Nella cottura della carne, sotto l’azione di un calore elevato, le proteine del muscolo e del collagene coagulano e perdono acqua, rendendo la carne dura, soprattutto se magra e con poco o quasi niente grasso interstiziale. Per ottenere una carne cotta alla perfezione, e soprattutto tenera, saporita e profumata al punto giusto, bisogna rendersi conto che le fibre muscolari, l’acqua dei tessuti e il collagene richiedono temperature differenti, senza contare il ruolo e l’importanza di eventuali pretrattamenti della carne. Per le moderne carni bovine magre, come volute dai consumatori, bisogna ricorrere a cotture a bassa temperatura, meglio se sottovuoto, partendo dal fatto che l’acqua evapora a partire da 100°C, il collagene si dissolve a partire da 55°C e le proteine delle fibre muscolari coagulano a circa 65°C.

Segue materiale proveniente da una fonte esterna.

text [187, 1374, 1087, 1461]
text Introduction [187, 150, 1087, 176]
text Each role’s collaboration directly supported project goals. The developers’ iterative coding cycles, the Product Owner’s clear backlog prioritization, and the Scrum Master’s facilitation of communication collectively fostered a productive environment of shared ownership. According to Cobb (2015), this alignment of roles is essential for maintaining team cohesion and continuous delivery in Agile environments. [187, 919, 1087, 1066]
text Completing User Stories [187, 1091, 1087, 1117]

Con le alte temperature la carne perde acqua e tende a divenire più dura, mentre a una temperatura inferiore a 100° C l’acqua rimane negli alimenti che conservano la loro tenerezza, soprattutto se la carne è confezionata sottovuoto impedendo la perdita dell’acqua. Se le carni grasse di un tempo sopportavano bene tecniche violente di cucina, quelle magre di oggi hanno bisogno di tecniche delicate e a loro adeguate che non le rovinino, come si sono accorti e applicano tutti i cuochi professionisti. Una lunga cottura poco sopra i 55°C permette l’idrolisi del collagene e quindi permette di avere una carne tenera. L’abbinamento di una temperatura tra i 65° e gli 85° C con tempi di cottura prolungati (da mezz’ora a alcune ore), soprattutto se sottovuoto, permette una coagulazione delle proteine muscolari senza indurimento, un interrimento del collagene senza perdita di acqua e quindi una carne cotta morbida e perfetta, anche se magra.
Oggi come ieri una cucina che non interpreta e non si adegua alle caratteristiche della carne rovina il notevole lavoro degli allevatori e di tutti coloro che lavorano nella produzione di questo prezioso alimento.